===== DATA EXCERPTS =====
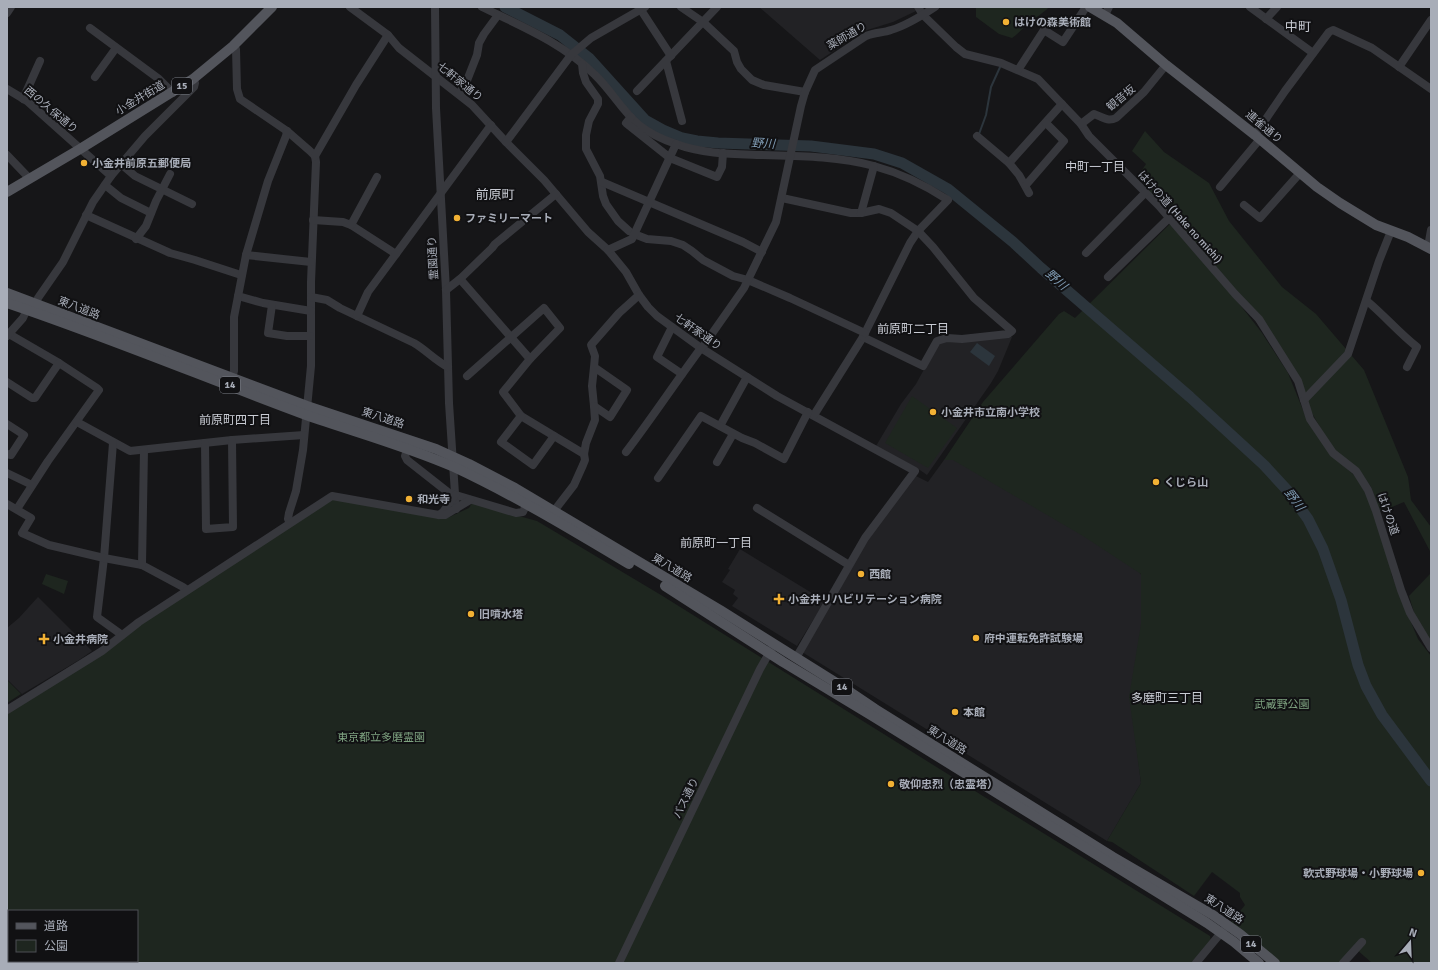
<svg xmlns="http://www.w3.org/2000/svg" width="1438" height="970" font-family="Signika,'Noto Sans JP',sans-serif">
	<rect width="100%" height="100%" fill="#161618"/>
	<!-- built -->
	<g fill="#222225">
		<path d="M759 7H913L916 11 893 22 864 31 820 60Z"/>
		<path d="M1012 337 998 371 991 383 927 475 917 468 876 446 901 404 916 384 939 342Z"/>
		<path d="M944 460H968L1135 566 1144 579V624L1131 701 1141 783 1107 841 802 652 867 539 914 475 928 482Z"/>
		<path d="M740 549 825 601 797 646 732 606 738 598 733 594 735 590 722 582 730 570 728 569Z"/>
		<path d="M38 597 92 651 79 660 22 694 7 679V628L19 618Z"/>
	</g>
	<!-- green -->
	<g fill="#1e261f" fill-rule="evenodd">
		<path d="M976 7H1049C1043 14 1035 17 1029 23 1023 28 1018 34 1012 38L999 34 976 17Z"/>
		<path d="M1145 131 1164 152 1209 183 1229 221 1282 287 1316 314 1364 370 1408 477 1411 500 1431 527V553L1404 502 1380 512 1371 487 1357 468 1334 452 1308 406 1286 358 1157 203 1138 176 1146 164 1132 151Z"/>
		<path d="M1170 224 1234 297 1262 333 1288 373 1305 415 1343 465 1354 475 1364 490 1374 511 1388 556 1392 576 1408 615 1418 639 1431 656V963H1372L1356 949 1342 963H1278L1231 925 1232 921 1245 905 1240 897V893L1212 872 1194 896 1112 842 1107 841 1141 783 1129 697 1141 624V574L1083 536 953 460H944L983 402 1059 314 1064 311 1075 318Z"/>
		<path d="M912 396 957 428 928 468 885 443Z"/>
		<path d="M331 499 445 519 469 508 472 503 537 521 661 595 983 796 1210 936 1211 941 1192 963H7V713ZM9 911H137V961H9Z"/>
		<path d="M1431 573V646L1421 635 1409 596Z"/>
		<path d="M46 574 68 581 64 594 42 584Z"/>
		<path d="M7 680 21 694 7 703Z"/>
	</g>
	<!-- water -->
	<path fill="#2c353c" d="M977 343 995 356 989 366 970 352Z"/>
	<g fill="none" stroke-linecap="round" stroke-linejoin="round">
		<!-- stream -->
		<path stroke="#2c353c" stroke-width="2" d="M979 134 986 115 991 87 1001 65"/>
		<!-- river -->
		<path stroke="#2c353c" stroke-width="11" d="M505 7 560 35 589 58 645 120 663 130 682 138 697 141 718 143 811 146 874 154 902 163 948 189 1013 242 1041 268 1190 397 1264 465 1287 490 1308 519 1323 549 1341 600 1358 665 1366 686 1382 715 1431 781"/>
		<!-- minor -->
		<g stroke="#37383d" stroke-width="8">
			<path d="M350 7 388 35 399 48 472 105 506 142 544 180 588 232 608 250 626 272 639 295 648 307 657 316 701 348 777 396 915 471 865 538 796 658"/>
			<path d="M435 7 436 108 446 290 449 403 456 509"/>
			<path d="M482 7C521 26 563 43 595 75 611 90 622 111 639 125 649 133 664 140 676 144 703 154 732 154 760 155 797 156 837 156 874 166 900 173 925 185 948 200L918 231 910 243 863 337 814 415"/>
			<path d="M639 7 671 56"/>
			<path d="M681 7 703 22 734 51 737 62 741 69 752 80 764 85 805 92"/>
			<path d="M918 7 923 15 956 47 965 54 1001 63 1038 79 1081 124 1089 136 1159 206 1235 294 1259 319 1298 381 1310 419 1333 453 1356 471 1368 490 1376 511 1401 590 1410 613 1431 648"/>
			<path d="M1250 7 1313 53"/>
			<path d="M7 13 11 7"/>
			<path d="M1105 15 1109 7"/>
			<path d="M1266 19 1277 7"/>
			<path d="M90 28 159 79 173 93"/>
			<path d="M233 46 236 49 237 89 240 99 287 131 310 151 315 156 316 162 311 282V366L303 450 296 491 289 513 288 519 290 523"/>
			<path d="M666 61 682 121"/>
			<path d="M582 64 583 73 586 82 598 99V104L589 121 586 135V149L600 176 603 196 606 204 618 221 629 231"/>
			<path d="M1399 67 1431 20"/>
			<path d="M1018 70 1044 30 1063 42 1086 7"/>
			<path d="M95 77 116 48"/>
			<path d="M7 89 27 101 111 176"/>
			<path d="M637 91 717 7"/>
			<path d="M459 94 466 83 477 55 479 43 484 34 498 15"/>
			<path d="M23 99 40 61"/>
			<path d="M631 117 626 123 670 158 717 177 722 167 723 153"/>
			<path d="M1081 124 1094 114C1102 117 1108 122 1116 118L1144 92 1166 65"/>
			<path d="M1255 135 1285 91 1329 32 1333 30 1372 48 1431 89"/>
			<path d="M977 136 1009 163 1062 104"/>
			<path d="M506 142 571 55 591 38 645 7"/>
			<path d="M7 155 29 178"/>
			<path d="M315 156 356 85 388 35"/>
			<path d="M1009 163 1019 175 1029 193"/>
			<path d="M121 164 135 176 192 204"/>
			<path d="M602 182 743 242 762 252"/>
			<path d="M105 185 121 198 151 213"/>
			<path d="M1026 185 1064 141 1046 123"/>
			<path d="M1220 187 1260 139"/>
			<path d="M782 198 851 213H861L879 209 891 213 918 231 933 247 974 298 1012 331 1008 334 962 339 947 338 937 341 923 366 863 337"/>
			<path d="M1244 205 1260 218 1300 173"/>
			<path d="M861 213 874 166"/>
			<path d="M86 215 170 253 195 260 241 275"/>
			<path d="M313 220 343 222 351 225 396 254"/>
			<path d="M351 225 377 177"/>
			<path d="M634 234 647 239 671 241 683 245 692 251 703 260 733 276 748 280 790 298 865 333"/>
			<path d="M136 239 146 226 156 201 170 174"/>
			<path d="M1428 247 1431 230"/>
			<path d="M608 250 632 239 676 144"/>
			<path d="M1086 253 1145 193"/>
			<path d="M246 255 311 262"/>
			<path d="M1108 277 1168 219"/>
			<path d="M460 279 530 359 503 392 521 416 584 454"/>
			<path d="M446 290 460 279 492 248 495 244 556 194"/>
			<path d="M238 296 263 303 311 311"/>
			<path d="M311 297 327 300 340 308 414 343C426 350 436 361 448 367"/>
			<path d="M1367 301C1384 315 1399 333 1417 347L1407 367"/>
			<path d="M36 304 38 298 63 262 93 202 111 176 145 136 194 87 195 83 193 79"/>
			<path d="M272 305 268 333 287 336H310"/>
			<path d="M357 316 368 292 491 125"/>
			<path d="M672 327 657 357 682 374"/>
			<path d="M9 334 59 363 97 388 99 390 48 461 17 509"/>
			<path d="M7 336 23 318 27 309"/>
			<path d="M594 367 592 386 594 406 610 417 627 390 594 367 595 356 591 345 619 313 639 295"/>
			<path d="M467 376 544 308 560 328 530 359"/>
			<path d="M232 378 234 371V317L246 255 268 181 286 136 287 131"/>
			<path d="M7 382 32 398H35L59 363"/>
			<path d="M1304 400 1348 354 1379 261 1391 231"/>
			<path d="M521 416 501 442 533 465 554 436"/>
			<path d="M77 422 130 451 232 440 304 435"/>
			<path d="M7 424 24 435 11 455 7 454"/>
			<path d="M720 426 747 377"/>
			<path d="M113 443 104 558 97 617 122 635"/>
			<path d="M205 443 206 529 233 527 232 440"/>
			<path d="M407 450 405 456 407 460 449 493 516 513 523 512 526 505"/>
			<path d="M626 452C652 418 675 383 701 348L704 345 744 288 776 222 801 106 805 92 815 70 866 36C875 32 883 33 891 30 905 26 923 15 935 7"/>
			<path d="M717 462 733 434"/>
			<path d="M7 473 32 485"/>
			<path d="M658 478 701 416 742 438 755 443 784 459 808 412"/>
			<path d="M7 504 31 518 22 533 49 545 104 558 142 565 183 587 187 590"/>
			<path d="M757 508 849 565"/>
			<path d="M554 511 574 485 583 465 585 460 584 454 586 443 595 420 594 406"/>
			<path d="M439 515 443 512 455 495"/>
			<path d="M142 565 144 450"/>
			<path d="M7 710 102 651 139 622 332 496 439 515H445L470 500"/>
			<path d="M619 963 760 669 772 648"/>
			<path d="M1196 963 1225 928"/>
			<path d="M1343 963 1362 942"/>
		</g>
		<!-- major -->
		<g stroke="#53555c" stroke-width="10">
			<path d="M1090 7 1117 23 1166 65 1255 135 1317 187 1340 203 1376 225 1408 237 1431 249"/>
			<path d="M7 192 80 149 193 79 233 46 272 7"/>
			<path d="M7 293 307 406 436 449 469 464 515 488 720 610 838 684 875 709 1113 857 1213 915 1240 934 1275 963"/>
			<path d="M7 303C108 337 206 378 306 415 355 432 406 446 454 467 514 495 572 530 629 564"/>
			<path d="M665 586 783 662 874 717 1207 923 1234 942 1259 963"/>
		</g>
	</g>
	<!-- markers -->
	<g fill="#f2b134" stroke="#111113" stroke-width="1.5">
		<circle cx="1006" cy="22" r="4"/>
		<circle cx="84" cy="163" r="4"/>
		<circle cx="457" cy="218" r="4"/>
		<circle cx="933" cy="412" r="4"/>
		<circle cx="1156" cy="482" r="4"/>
		<circle cx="409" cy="499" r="4"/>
		<circle cx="861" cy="574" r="4"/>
		<path d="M777 593h4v4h4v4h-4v4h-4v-4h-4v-4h4z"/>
		<circle cx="471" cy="614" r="4"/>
		<circle cx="976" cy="638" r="4"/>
		<path d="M42 633h4v4h4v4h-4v4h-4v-4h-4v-4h4z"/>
		<circle cx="955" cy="712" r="4"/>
		<circle cx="891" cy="784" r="4"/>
		<circle cx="1421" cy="873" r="4"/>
	</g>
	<g text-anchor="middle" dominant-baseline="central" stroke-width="4" stroke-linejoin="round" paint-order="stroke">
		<!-- shield labels -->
		<g fill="#111113" stroke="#7b7e86" stroke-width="1">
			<rect x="172" y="78" width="20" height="16" rx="3"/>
			<rect x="220" y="377" width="20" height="16" rx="3"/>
			<rect x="832" y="679" width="20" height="16" rx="3"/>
			<rect x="1241" y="936" width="20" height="16" rx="3"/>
		</g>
		<g font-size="10" font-weight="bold" fill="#a8adb8">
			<text x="182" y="86">15</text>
			<text x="230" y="385">14</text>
			<text x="842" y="687">14</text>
			<text x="1251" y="944">14</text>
		</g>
		<!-- poi labels -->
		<g font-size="11" font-weight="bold" fill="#a8adb8" stroke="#111113" text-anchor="start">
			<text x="1014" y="22">はけの森美術館</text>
			<text x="92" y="163">小金井前原五郵便局</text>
			<text x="465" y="218">ファミリーマート</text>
			<text x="941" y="412">小金井市立南小学校</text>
			<text x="1164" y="482">くじら山</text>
			<text x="417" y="499">和光寺</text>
			<text x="869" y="574">西館</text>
			<text x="788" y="599">小金井リハビリテーション病院</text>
			<text x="479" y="614">旧噴水塔</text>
			<text x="984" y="638">府中運転免許試験場</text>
			<text x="53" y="639">小金井病院</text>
			<text x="963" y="712">本館</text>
			<text x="899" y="784">敬仰忠烈（忠霊塔）</text>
			<text x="1413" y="873" text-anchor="end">軟式野球場・小野球場</text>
		</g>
		<!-- street labels -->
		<g font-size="11" fill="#a8adb8" stroke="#111113">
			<text transform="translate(847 36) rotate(-30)">薬師通り</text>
			<text transform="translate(460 82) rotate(39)">七軒家通り</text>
			<text transform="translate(140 98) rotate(-31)">小金井街道</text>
			<text transform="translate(1121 98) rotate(-40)">観音坂</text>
			<text transform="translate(51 110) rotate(40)">西の久保通り</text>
			<text transform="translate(1264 127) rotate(40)">連雀通り</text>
			<text transform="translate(1180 217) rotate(48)">はけの道 (Hake no michi)</text>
			<text transform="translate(433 258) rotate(-93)">霊園通り</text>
			<text transform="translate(79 308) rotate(21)">東八道路</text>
			<text transform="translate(698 332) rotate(35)">七軒家通り</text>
			<text transform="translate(383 418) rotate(18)">東八道路</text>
			<text transform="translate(1388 514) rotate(71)">はけの道</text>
			<text transform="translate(672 568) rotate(31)">東八道路</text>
			<text transform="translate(947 740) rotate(32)">東八道路</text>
			<text transform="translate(686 798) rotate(-64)">バス通り</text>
			<text transform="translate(1224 909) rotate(33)">東八道路</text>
		</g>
		<!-- park labels -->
		<g font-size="11" fill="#7fa381" stroke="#111113">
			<text x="1282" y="704">武蔵野公園</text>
			<text x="381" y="737">東京都立多磨霊園</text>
		</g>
		<!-- water labels -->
		<g font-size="12" font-style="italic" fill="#7f9bb3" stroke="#111113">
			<text transform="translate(763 144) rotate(3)">野川</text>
			<text transform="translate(1056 280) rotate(41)">野川</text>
			<text transform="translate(1294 500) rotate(53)">野川</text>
		</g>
		<!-- neighbourhood labels -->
		<g font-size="12" fill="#c9ccd4" stroke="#111113">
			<text x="1095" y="167">中町一丁目</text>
			<text x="913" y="329">前原町二丁目</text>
			<text x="235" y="420">前原町四丁目</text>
			<text x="716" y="543">前原町一丁目</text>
			<text x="1167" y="698">多磨町三丁目</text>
		</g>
		<!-- quarter labels -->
		<g font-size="13" fill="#c9ccd4" stroke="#111113">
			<text x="1298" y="27">中町</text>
			<text x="495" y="195">前原町</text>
		</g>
	</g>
	<!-- border -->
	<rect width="1438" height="970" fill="none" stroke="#a8adb8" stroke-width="16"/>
	<!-- legend -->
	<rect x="8" y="910" width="130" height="52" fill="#111113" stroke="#4d4f55"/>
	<rect x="16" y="923" width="20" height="6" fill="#53555c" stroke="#4d4f55"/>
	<text x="44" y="930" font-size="12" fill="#a8adb8">道路</text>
	<rect x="16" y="940" width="20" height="12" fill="#1e261f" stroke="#4d4f55"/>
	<text x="44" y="950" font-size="12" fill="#a8adb8">公園</text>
	<!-- north arrow -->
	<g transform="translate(1410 942) rotate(19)" stroke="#111113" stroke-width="3" paint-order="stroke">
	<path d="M0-3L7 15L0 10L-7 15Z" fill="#a8adb8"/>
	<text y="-6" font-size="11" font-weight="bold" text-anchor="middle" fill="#a8adb8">N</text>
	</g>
</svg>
=====
# [ABOUT THIS TASK]
Wherever the string "middle" occurs in the data, copy the line that holds it.

# [ANSWER TO THE EXERCISE]
	<g text-anchor="middle" dominant-baseline="central" stroke-width="4" stroke-linejoin="round" paint-order="stroke">
	<text y="-6" font-size="11" font-weight="bold" text-anchor="middle" fill="#a8adb8">N</text>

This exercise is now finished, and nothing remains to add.